宮城県仙台市太白区青山の路上で7日午前8時ごろ、登校中の女子中学生2人が男に刃物で背中を切られる事件が起きた。2人は市内の病院に搬送され1人が重傷、1人は軽傷を負ったが命に別条はない。
県警は殺人未遂容疑で、無職の尾張裕之容疑者(43)を逮捕した。捜査関係者の話では、尾張容疑者は「人を殺そうとしたことは間違いない」と容疑を認め「殺人を犯して刑務所に入るためにやった」と供述しているという。
犯罪心理学者の北芝健氏はこの事件について「人生に絶望して人を殺せば刑務所に入れると短絡した。刑務所に戻りたくて犯行を行うというのは昔からあったんですが最近、その傾向が加速している」と語る。
先月21日にも埼玉県川越市のインターネットカフェで、女性店員を人質にした立てこもり事件を起こした住所・職業不詳の長久保浩二容疑者(42)が逮捕監禁容疑で逮捕されたばかり。長久保容疑者も「自分の人生に嫌気が差した。事件を起こせば刑務所に戻れると思った」と供述している。
2つの事件に共通するのが「犯行動機」「被害者が女性」「年齢が40代」ということだ。北芝氏は「そういう人が街中にいると思うと怖いですし、狙われるのは女性とか弱者ですよ。今回も中学生ですから。ひきょう者です。そういう人が増殖してる」。

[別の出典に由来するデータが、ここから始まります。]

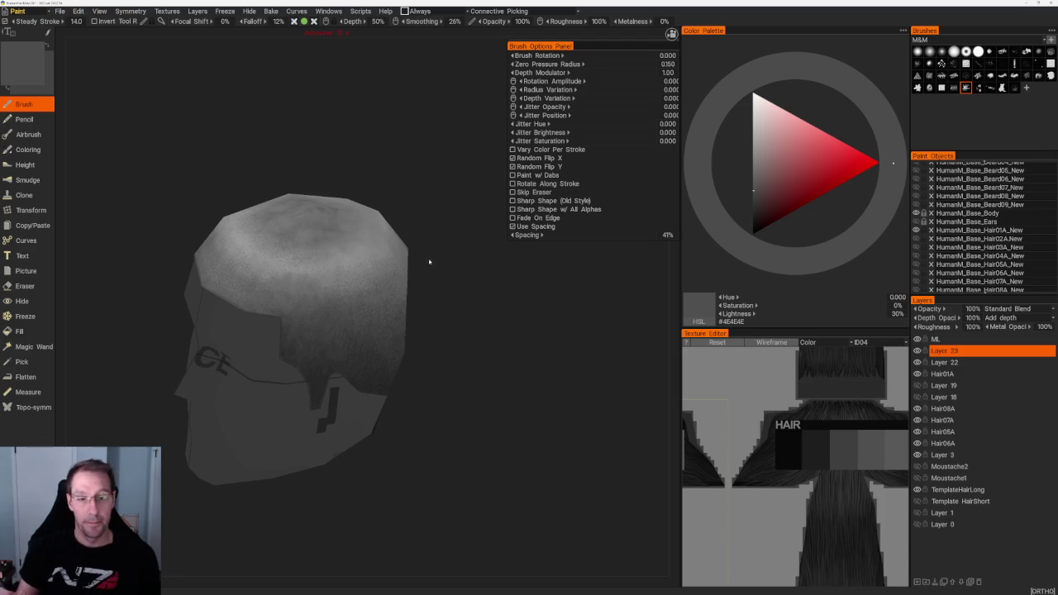
scroll(456, 323, "up", 1)
scroll(450, 323, "up", 2)
mouse_move(451, 323)
left_mouse_down()
mouse_move(385, 137)
mouse_move(402, 146)
mouse_move(401, 170)
left_mouse_up()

刑務所に戻りたいというのは一般的な感覚からすると理解できないが、北芝氏は「日本の刑務所というのは世界でも居心地がいいんですよ。むしろ刑務所を出てからの方が生きづらい」と話す。
40代という点についても「中高年になりかけの人は特に多い。シャバに出てからちゃんとした生活ができないから。一般社会でも40代で転職しづらくなるのと同じで、数字で切られて社会が受け入れてくれない」と北芝氏は指摘している。